Exercise: Locate every line in the records below that holds the word "growth" and return each one.

Exercise input:
***
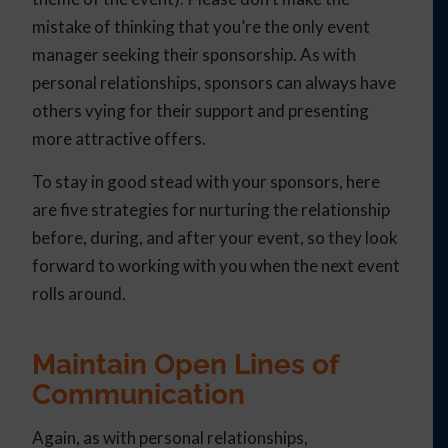
mistake of thinking that you’re the only event
manager seeking their sponsorship. As with
personal relationships, sponsors can always have
others vying for their support and presenting
more attractive offers.
To stay in good stead with your sponsors, here
are five strategies for nurturing the relationship
before, during, and after your event, so they look
forward to working with you when the next event
rolls around.
Maintain Open Lines of
Communication
Again, as with personal relationships,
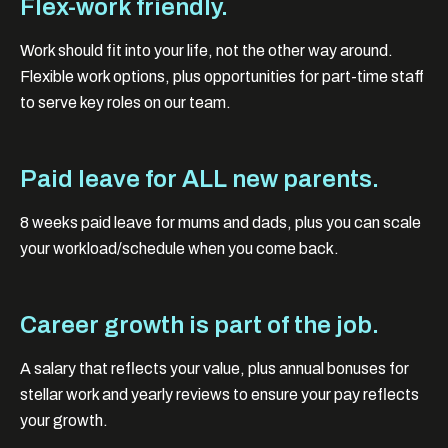
Flex-work friendly.
Work should fit into your life, not the other way around.
Flexible work options, plus opportunities for part-time staff
to serve key roles on our team.
Paid leave for ALL new parents.
8 weeks paid leave for mums and dads, plus you can scale
your workload/schedule when you come back.
Career growth is part of the job.
A salary that reflects your value, plus annual bonuses for
stellar work and yearly reviews to ensure your pay reflects
your growth.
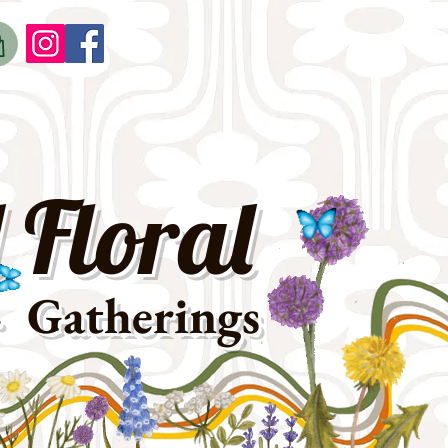
o
t
 Floral
· Gatherings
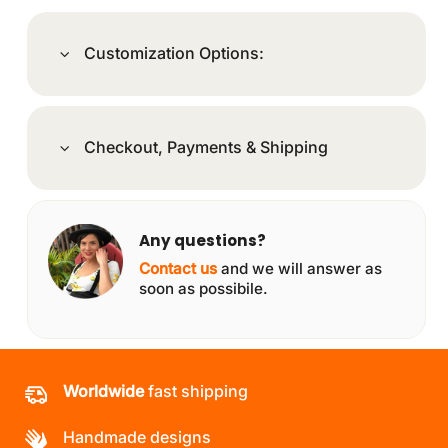
Customization Options:
Checkout, Payments & Shipping
Any questions?
Contact us
and we will answer as
soon as possibile.
Worldwide
fast shipping
Handmade designs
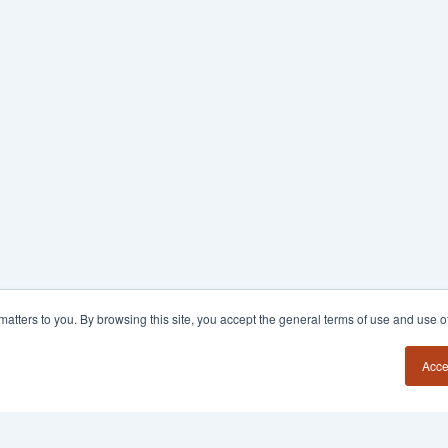
y matters to you. By browsing this site, you accept the general terms of use and use 
Acce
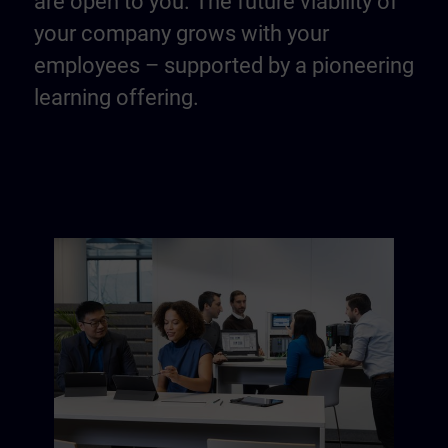
are open to you. The future viability of
your company grows with your
employees – supported by a pioneering
learning offering.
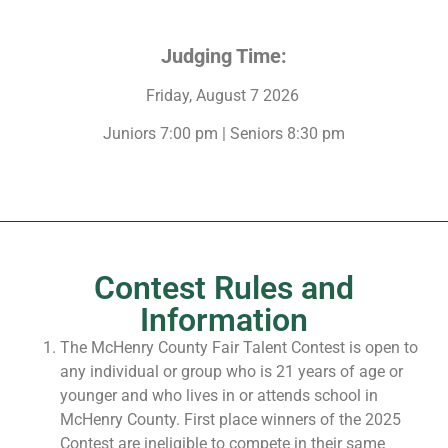
Judging Time:
Friday, August 7 2026
Juniors 7:00 pm | Seniors 8:30 pm
Contest Rules and
Information
The McHenry County Fair Talent Contest is open to
any individual or group who is 21 years of age or
younger and who lives in or attends school in
McHenry County. First place winners of the 2025
Contest are ineligible to compete in their same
***
Response area:
Career growth is part of the job.
your growth.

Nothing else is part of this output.